Linux: When massive load on the disk makes the system freeze

The bad news are that Linux has been behaving pretty badly when the disk is under heavy load. The good news are that all you need is a kernel upgrade.
First, let’s run a simple experiment:
$ dd if=/dev/zero of=junkfile bs=1k count=20M
Don’t expect anything dramatic to happen right away. It takes half a minute or so. In the meanwhile, on another command prompt, let’s keep track on the memory info:
$ watch cat /proc/meminfo
What will soon happen, is that MemFree goes low and Cached goes high. This is normal behavior: As the dd command floods the disk queue with blocks to be written, unused memory is allocated as temporary buffers for the data just to be written or just written. Which is a sensible thing to do, given that the memory is unused anyhow, so why not remember what we just wrote, in case someone asks to read it?
So far so good. The trouble begins when MemFree gets really low, say around 50000 kB, and the heavy disk load continues. For reasons beyond me, this makes the system stall, and then recover when the disk load is stopped. For example, our watch program stops updating. Have a look on the time stamp at the upper right, and see that it freezes for several seconds.
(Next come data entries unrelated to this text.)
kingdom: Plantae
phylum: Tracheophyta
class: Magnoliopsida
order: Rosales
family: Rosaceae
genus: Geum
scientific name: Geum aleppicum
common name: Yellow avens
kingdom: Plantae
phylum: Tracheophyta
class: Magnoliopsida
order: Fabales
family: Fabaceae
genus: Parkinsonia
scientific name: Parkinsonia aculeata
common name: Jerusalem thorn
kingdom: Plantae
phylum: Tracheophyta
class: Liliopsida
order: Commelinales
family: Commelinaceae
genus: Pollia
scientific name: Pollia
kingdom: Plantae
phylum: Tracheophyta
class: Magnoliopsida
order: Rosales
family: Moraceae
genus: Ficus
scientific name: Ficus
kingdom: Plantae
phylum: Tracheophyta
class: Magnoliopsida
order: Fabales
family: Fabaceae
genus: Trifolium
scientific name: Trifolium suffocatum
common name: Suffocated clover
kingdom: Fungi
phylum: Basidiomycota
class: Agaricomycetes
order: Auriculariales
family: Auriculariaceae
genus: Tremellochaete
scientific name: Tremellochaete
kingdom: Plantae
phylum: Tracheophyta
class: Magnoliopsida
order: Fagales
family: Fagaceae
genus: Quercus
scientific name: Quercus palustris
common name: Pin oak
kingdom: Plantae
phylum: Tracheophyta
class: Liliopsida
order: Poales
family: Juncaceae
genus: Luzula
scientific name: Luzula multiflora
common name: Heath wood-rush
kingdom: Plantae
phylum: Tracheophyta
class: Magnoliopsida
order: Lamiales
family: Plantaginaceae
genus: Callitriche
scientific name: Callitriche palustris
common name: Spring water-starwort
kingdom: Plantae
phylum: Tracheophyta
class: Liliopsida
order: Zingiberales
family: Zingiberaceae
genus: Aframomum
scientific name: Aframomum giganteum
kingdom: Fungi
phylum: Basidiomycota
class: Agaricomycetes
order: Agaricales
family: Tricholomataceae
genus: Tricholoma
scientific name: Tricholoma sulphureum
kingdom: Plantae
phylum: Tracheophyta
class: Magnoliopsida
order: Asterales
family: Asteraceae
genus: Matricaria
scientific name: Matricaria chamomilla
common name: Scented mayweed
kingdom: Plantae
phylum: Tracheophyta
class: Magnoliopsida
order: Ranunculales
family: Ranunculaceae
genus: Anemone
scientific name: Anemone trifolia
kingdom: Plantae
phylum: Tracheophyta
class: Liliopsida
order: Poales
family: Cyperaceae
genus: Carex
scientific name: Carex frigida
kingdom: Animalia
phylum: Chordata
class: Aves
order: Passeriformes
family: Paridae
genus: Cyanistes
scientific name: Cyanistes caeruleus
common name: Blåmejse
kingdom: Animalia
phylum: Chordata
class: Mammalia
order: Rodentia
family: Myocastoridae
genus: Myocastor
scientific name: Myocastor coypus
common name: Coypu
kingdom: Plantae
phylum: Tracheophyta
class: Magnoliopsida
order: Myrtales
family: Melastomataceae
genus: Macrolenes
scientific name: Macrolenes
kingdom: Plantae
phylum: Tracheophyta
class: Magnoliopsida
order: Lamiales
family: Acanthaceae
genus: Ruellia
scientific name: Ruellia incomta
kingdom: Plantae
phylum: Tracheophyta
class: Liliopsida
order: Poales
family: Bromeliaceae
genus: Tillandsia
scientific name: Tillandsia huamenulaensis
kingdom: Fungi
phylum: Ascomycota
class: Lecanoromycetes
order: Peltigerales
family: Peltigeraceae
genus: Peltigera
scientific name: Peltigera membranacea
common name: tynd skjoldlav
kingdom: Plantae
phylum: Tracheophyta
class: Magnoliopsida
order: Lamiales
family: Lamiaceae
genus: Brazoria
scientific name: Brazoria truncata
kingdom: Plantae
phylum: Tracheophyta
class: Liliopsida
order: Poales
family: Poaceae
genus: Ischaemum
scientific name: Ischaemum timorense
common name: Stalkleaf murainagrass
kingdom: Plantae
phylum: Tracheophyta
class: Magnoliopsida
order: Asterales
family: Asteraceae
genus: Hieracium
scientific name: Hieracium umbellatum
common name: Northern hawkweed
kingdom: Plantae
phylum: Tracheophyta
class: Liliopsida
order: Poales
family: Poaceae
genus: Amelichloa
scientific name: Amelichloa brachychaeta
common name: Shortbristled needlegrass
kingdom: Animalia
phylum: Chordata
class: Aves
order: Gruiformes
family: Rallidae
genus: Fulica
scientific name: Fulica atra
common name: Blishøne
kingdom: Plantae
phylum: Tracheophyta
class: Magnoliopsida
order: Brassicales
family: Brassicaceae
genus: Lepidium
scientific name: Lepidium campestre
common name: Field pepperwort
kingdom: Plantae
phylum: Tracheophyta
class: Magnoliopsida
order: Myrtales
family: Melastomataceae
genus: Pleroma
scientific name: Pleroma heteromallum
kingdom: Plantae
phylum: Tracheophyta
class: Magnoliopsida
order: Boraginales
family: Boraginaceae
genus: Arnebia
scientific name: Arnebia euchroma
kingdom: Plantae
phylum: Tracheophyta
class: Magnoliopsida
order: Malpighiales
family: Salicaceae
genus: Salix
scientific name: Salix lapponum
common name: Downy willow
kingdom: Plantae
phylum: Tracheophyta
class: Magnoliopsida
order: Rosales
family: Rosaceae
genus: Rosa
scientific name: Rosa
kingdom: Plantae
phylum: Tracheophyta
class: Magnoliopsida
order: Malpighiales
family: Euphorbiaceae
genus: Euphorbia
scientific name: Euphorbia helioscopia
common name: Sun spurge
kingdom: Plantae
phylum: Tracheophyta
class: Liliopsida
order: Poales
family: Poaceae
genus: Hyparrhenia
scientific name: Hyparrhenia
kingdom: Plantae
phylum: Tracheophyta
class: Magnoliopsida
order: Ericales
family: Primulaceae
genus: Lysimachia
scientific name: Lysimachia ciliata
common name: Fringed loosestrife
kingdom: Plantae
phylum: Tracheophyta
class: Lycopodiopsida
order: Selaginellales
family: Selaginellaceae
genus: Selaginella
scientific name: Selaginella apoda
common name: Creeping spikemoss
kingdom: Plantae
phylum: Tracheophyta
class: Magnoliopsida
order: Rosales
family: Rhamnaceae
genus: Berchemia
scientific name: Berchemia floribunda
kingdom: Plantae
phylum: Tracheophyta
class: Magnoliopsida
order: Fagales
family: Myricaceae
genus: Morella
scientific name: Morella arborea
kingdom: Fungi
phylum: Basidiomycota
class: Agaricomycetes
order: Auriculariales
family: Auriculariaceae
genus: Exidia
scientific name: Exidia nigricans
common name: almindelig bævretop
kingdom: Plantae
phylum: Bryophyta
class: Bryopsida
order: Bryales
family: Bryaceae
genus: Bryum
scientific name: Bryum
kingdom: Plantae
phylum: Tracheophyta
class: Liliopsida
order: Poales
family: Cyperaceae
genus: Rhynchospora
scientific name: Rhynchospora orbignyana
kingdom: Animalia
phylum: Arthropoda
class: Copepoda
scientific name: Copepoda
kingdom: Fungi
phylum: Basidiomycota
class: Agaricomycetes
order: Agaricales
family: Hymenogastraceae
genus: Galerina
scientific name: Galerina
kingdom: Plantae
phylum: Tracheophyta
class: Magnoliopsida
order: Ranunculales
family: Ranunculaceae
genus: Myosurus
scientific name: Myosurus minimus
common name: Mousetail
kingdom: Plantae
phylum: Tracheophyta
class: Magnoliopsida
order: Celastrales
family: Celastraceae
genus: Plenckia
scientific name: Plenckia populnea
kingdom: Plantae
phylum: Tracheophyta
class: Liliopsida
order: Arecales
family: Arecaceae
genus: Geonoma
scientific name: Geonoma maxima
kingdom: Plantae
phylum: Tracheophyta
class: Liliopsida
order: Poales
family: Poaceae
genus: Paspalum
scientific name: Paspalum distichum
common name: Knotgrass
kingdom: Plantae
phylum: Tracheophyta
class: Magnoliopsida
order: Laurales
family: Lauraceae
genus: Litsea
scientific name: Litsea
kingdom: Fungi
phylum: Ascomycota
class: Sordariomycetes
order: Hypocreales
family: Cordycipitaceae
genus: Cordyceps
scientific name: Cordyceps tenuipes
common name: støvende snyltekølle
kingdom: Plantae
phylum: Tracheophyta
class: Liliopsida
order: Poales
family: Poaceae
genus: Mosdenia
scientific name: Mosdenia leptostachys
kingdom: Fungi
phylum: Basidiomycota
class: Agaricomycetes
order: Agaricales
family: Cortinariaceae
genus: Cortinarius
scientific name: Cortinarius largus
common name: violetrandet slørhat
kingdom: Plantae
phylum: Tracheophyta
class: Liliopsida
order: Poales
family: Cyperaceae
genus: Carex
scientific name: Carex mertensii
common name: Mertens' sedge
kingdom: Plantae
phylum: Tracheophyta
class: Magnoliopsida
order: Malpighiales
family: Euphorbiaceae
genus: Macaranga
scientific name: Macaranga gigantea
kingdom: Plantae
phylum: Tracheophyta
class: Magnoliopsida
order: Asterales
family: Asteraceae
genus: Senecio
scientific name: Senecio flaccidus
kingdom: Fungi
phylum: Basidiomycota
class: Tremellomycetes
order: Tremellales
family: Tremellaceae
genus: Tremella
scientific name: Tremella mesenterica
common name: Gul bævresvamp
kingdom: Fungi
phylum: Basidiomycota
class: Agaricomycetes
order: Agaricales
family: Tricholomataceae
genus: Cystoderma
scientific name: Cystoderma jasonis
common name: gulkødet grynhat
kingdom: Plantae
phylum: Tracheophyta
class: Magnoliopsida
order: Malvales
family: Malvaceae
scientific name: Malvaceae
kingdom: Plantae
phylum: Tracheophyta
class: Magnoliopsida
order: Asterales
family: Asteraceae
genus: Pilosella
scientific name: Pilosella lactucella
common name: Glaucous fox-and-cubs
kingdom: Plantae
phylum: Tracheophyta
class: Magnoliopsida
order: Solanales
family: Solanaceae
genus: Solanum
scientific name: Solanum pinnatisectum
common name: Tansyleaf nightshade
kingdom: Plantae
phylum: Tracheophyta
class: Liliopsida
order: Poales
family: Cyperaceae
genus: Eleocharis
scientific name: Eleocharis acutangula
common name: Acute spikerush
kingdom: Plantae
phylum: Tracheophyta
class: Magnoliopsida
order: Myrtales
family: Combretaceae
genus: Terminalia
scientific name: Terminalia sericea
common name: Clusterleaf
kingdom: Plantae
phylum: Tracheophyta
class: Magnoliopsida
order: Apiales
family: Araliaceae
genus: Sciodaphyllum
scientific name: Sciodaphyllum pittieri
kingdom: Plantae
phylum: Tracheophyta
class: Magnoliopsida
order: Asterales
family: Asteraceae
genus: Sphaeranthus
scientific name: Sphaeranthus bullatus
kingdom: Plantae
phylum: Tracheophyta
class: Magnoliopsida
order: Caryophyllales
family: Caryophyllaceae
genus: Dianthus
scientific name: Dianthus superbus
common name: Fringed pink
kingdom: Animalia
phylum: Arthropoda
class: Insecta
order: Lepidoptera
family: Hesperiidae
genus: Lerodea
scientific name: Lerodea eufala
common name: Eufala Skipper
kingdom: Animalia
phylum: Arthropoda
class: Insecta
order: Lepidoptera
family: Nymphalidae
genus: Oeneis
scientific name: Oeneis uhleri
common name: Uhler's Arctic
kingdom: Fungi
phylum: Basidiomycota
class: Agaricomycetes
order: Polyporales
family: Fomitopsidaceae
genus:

If the memory goes low on your system, but the system doesn’t get stuck, nevermind. If it does, you may need the patch for vmscan.c, or just upgrade to the current stable kernel (2.6.36 when these lines were written).
A simple way to check if your kernel has this fixed or not, is to look for the should_reclaim_stall() function is mm/vmscan.c in your kernel source. If the function is there, you’re fine. If not, and you’re running on some 2.6.32 or something like that, it’s very likely that you need the fix.